> _Text block_:
· · · · ·
Got NPE after integrating play framework with play-redis

After integrating play-redis(https://github.com/KarelCemus/play-redis) with play framework, i've got an error when a request incomes:
[20211204 23:20:48.350][HttpErrorHandler.scala:272:onServerError][E] Error while handling error
java.lang.NullPointerException: null
at play.api.http.HttpErrorHandlerExceptions$.convertToPlayException(HttpErrorHandler.scala:377)
at play.api.http.HttpErrorHandlerExceptions$.throwableToUsefulException(HttpErrorHandler.scala:367)
at play.api.http.DefaultHttpErrorHandler.onServerError(HttpErrorHandler.scala:264)
at play.core.server.Server$$anonfun$handleErrors$1$1.applyOrElse(Server.scala:109)
at play.core.server.Server$$anonfun$handleErrors$1$1.applyOrElse(Server.scala:105)
at scala.runtime.AbstractPartialFunction.apply(AbstractPartialFunction.scala:35)
at play.core.server.Server$.getHandlerFor(Server.scala:129)
at play.core.server.AkkaHttpServer.handleRequest(AkkaHttpServer.scala:317)
at play.core.server.AkkaHttpServer.$anonfun$createServerBinding$1(AkkaHttpServer.scala:224)
at akka.stream.impl.fusing.MapAsync$$anon$30.onPush(Ops.scala:1297)
at akka.stream.impl.fusing.GraphInterpreter.processPush(GraphInterpreter.scala:541)
at akka.stream.impl.fusing.GraphInterpreter.processEvent(GraphInterpreter.scala:495)
at akka.stream.impl.fusing.GraphInterpreter.execute(GraphInterpreter.scala:390)
at akka.stream.impl.fusing.GraphInterpreterShell.runBatch(ActorGraphInterpreter.scala:625)
at akka.stream.impl.fusing.GraphInterpreterShell$AsyncInput.execute(ActorGraphInterpreter.scala:502)
at akka.stream.impl.fusing.GraphInterpreterShell.processEvent(ActorGraphInterpreter.scala:600)
at akka.stream.impl.fusing.ActorGraphInterpreter.akka$stream$impl$fusing$ActorGraphInterpreter$$processEvent(ActorGraphInterpreter.scala:775)
at akka.stream.impl.fusing.ActorGraphInterpreter$$anonfun$receive$1.applyOrElse(ActorGraphInterpreter.scala:790)
at akka.actor.Actor.aroundReceive(Actor.scala:537)
at akka.actor.Actor.aroundReceive$(Actor.scala:535)
at akka.stream.impl.fusing.ActorGraphInterpreter.aroundReceive(ActorGraphInterpreter.scala:691)
at akka.actor.ActorCell.receiveMessage(ActorCell.scala:579)
at akka.actor.ActorCell.invoke(ActorCell.scala:547)
at akka.dispatch.Mailbox.processMailbox(Mailbox.scala:270)
at akka.dispatch.Mailbox.run(Mailbox.scala:231)
at akka.dispatch.Mailbox.exec(Mailbox.scala:243)
at java.base/java.util.concurrent.ForkJoinTask.doExec(ForkJoinTask.java:290)
at java.base/java.util.concurrent.ForkJoinPool$WorkQueue.topLevelExec(ForkJoinPool.java:1020)
· · · · ·
> _Data under study_:
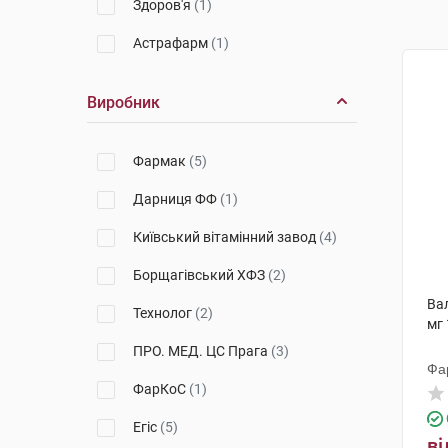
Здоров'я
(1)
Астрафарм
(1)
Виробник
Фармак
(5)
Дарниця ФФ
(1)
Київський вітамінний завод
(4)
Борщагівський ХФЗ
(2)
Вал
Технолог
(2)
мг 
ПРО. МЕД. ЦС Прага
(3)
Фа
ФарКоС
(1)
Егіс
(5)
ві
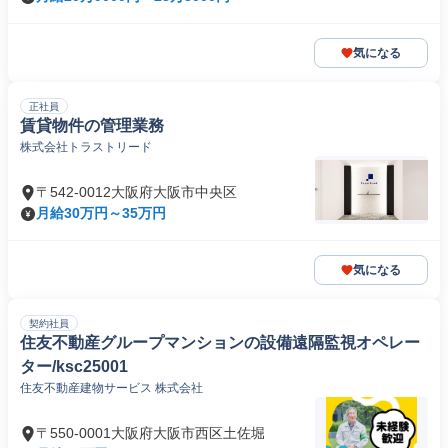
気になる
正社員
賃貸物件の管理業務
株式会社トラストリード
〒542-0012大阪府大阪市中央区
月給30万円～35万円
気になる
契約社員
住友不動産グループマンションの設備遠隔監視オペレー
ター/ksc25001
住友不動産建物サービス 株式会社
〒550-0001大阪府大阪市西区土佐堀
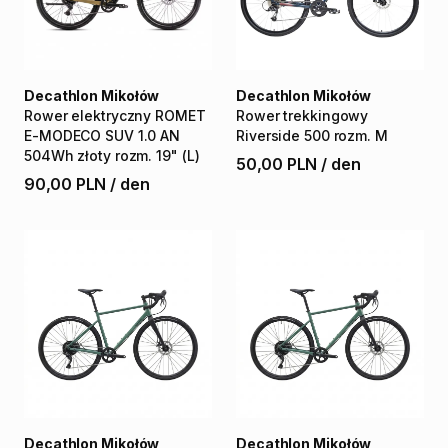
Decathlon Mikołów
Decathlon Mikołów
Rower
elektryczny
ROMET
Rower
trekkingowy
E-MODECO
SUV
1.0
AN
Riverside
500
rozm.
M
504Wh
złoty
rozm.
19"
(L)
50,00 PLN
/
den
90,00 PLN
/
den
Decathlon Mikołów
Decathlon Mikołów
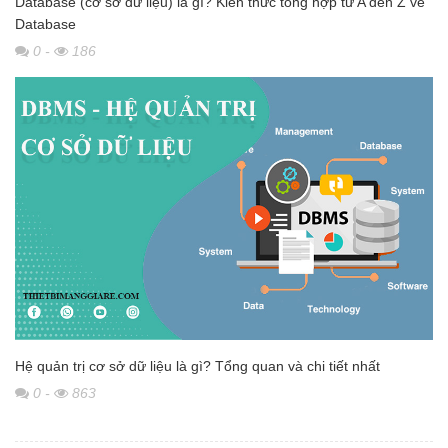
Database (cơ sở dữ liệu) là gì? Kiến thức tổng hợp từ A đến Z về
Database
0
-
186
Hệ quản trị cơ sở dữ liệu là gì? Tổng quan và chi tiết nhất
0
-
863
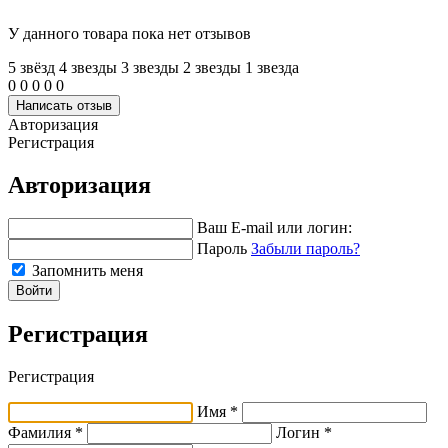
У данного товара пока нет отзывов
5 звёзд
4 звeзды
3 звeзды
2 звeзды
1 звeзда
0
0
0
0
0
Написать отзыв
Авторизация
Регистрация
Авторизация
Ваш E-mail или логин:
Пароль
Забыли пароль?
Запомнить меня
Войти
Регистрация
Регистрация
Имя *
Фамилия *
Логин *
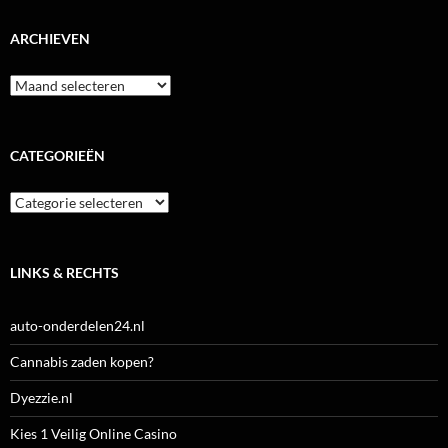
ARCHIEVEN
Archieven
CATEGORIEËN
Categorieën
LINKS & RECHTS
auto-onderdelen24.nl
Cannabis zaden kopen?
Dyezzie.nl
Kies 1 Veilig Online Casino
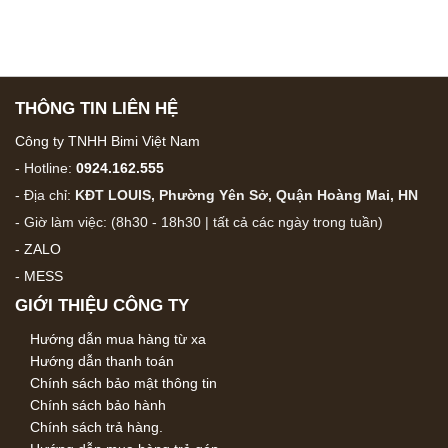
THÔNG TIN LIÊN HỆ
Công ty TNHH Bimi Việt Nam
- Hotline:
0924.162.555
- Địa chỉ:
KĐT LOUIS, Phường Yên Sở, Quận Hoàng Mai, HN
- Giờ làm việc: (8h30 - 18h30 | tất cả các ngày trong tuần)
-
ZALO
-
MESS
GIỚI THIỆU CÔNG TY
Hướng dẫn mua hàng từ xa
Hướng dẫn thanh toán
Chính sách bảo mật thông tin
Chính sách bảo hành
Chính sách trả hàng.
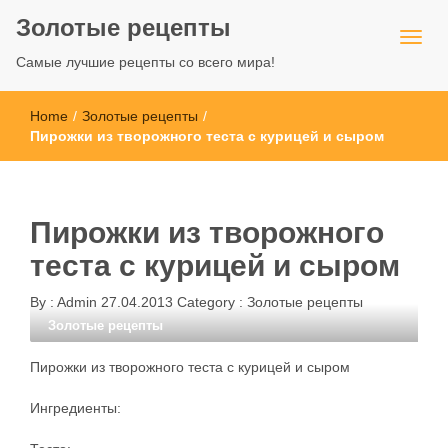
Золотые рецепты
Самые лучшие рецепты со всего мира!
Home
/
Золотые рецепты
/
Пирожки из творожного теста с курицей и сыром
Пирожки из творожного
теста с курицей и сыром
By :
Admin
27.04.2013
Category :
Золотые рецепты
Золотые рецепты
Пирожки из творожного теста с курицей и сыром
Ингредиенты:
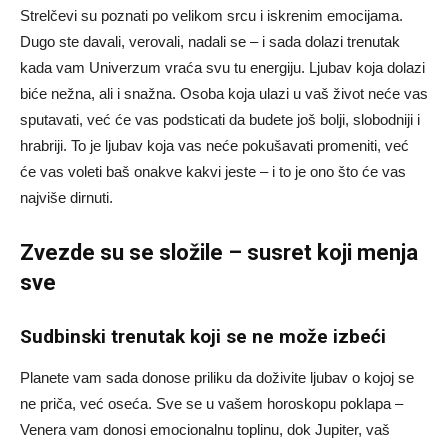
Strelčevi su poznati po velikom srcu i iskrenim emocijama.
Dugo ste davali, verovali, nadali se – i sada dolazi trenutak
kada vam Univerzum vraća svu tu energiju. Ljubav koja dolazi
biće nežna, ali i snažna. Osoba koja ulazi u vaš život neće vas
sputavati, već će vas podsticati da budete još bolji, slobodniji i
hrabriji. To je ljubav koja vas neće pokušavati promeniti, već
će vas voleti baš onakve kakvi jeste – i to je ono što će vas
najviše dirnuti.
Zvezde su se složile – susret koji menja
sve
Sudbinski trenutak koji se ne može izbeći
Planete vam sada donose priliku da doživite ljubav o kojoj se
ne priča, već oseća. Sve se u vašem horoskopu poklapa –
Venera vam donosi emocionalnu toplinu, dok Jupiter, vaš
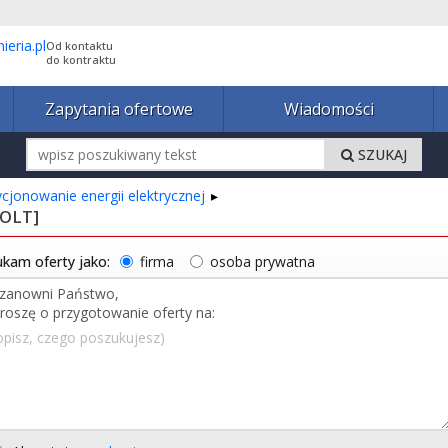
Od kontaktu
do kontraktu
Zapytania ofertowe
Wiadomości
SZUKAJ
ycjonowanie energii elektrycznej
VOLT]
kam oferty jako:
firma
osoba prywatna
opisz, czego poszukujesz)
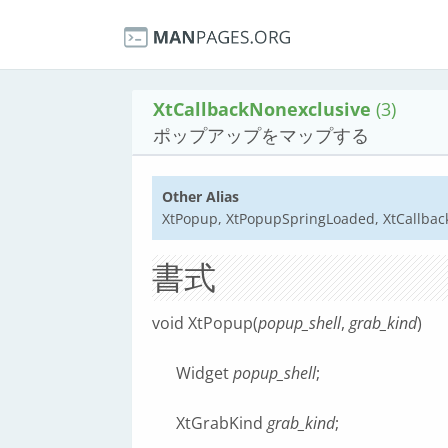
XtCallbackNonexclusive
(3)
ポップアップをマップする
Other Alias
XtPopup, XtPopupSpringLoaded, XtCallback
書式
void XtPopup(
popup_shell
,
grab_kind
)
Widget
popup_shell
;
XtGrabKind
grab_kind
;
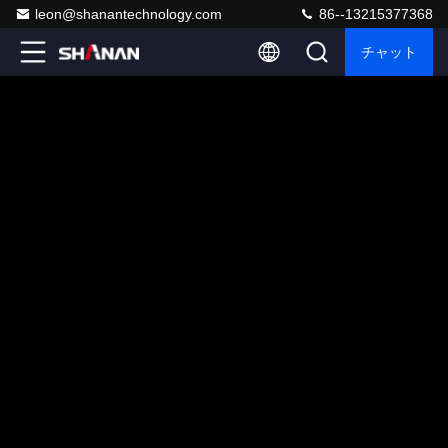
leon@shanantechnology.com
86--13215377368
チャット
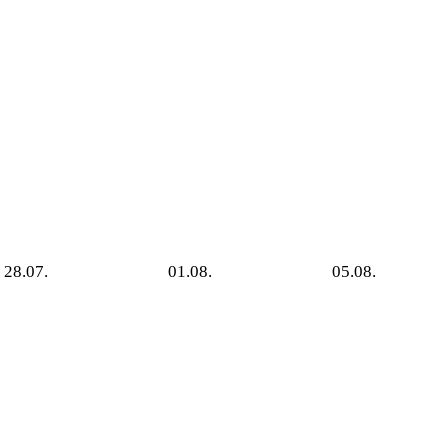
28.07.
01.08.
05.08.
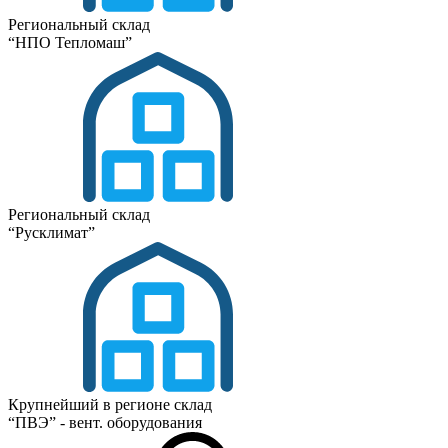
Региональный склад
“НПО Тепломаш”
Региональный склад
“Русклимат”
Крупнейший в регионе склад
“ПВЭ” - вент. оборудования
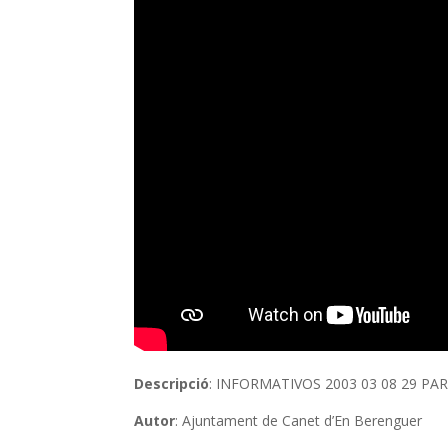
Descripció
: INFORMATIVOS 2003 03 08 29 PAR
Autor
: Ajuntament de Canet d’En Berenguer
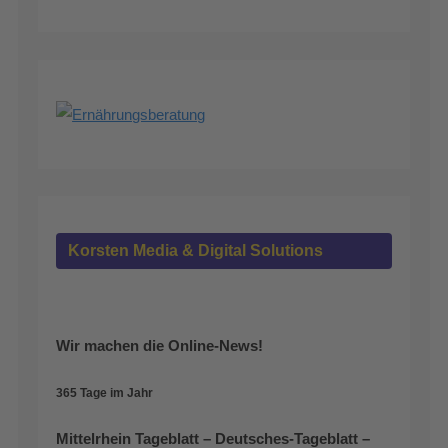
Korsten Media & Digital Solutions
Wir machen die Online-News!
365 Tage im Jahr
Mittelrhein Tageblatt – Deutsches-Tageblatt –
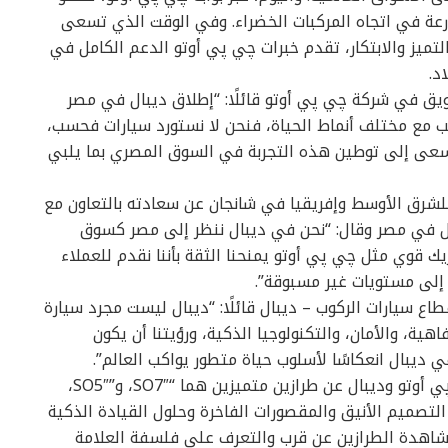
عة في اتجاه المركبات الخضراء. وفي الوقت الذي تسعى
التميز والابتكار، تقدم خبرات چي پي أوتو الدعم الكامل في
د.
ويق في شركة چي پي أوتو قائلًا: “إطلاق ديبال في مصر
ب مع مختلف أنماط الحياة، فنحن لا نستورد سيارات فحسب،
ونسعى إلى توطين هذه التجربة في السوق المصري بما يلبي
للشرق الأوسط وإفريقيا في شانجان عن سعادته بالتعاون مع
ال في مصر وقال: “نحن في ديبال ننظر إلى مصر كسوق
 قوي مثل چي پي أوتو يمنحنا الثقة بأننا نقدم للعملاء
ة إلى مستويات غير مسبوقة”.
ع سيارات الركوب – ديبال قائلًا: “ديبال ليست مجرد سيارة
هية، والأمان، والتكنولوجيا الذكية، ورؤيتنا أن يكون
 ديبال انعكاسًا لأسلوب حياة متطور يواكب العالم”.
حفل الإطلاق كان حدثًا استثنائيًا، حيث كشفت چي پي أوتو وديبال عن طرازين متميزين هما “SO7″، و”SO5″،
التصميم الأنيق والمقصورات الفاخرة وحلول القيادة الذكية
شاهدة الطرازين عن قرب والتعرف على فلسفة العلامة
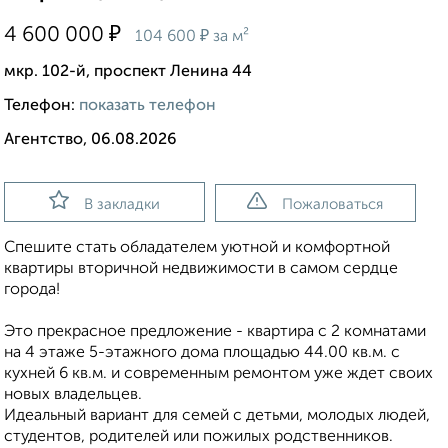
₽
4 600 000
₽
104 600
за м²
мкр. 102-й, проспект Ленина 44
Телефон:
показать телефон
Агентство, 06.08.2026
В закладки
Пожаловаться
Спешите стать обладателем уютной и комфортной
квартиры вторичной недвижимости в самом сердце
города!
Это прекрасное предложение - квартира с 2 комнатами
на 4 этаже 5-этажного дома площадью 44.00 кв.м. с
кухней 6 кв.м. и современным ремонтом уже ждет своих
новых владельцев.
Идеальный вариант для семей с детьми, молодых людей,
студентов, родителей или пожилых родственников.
· · · · ·
> _Assignment 1_:
How would you put this sentence from the play-redis post into Spanish: "After integrating play-redis(https://github.com/KarelCemus/play-redis) with play framework, i've got an error when a request incomes:"?
> _Assignment 2_:
Can you pick up the play-redis post where it stops and carry it on?
The records are separate material, apart from the play-redis post.

> _Exercise response 1_:
Después de integrar play-redis (https://github.com/KarelCemus/play-redis) con play framework, me aparece un error cuando llega una solicitud:

> _Exercise response 2_:
at java.base/java.util.concurrent.ForkJoinPool.scan(ForkJoinPool.java:1656)
at java.base/java.util.concurrent.ForkJoinPool.runWorker(ForkJoinPool.java:1594)
at java.base/java.util.concurrent.ForkJoinWorkerThread.run(ForkJoinWorkerThread.java:183)
I am sure the cause must be play-redis cause the app runs smoothly without it. Particularly, i use a custom implementation of the configuration provider, since need to get the ip and port by calling rest API of a name service.
#Singleton
class CustomRedisInstance #Inject() (
config: Configuration,
polarisExtensionService: PolarisExtensionService,
#NamedCache("redisConnection") redisConnectionCache: AsyncCacheApi)(implicit
asyncExecutionContext: AsyncExecutionContext)
extends RedisStandalone
with RedisDelegatingSettings {
val pathPrefix = "play.cache.redis"
def name = "play"
private def defaultSettings =
RedisSettings.load(
// this should always be "play.cache.redis"
// as it is the root of the configuration with all defaults
config.underlying,
"play.cache.redis")
def settings: RedisSettings = {
RedisSettings
.withFallback(defaultSettings)
.load(
// this is the path to the actual configuration of the instance
//
// in case of named caches, this could be, e.g., "play.cache.redis.instances.my-cache"
//
// in that case, the name of the cache is "my-cache" and has to be considered in
// the bindings in the CustomCacheModule (instead of "play", which is used now)
config.underlying,
"play.cache.redis")
}
def host: String = {
val connectionInfoFuture = getConnectionInfoFromPolaris
Try(Await.result(connectionInfoFuture, 10.seconds)) match {
case Success(extractedVal) => extractedVal.host
case Failure(_) => config.get[String](s"$pathPrefix.host")
case _ => config.get[String](s"$pathPrefix.host")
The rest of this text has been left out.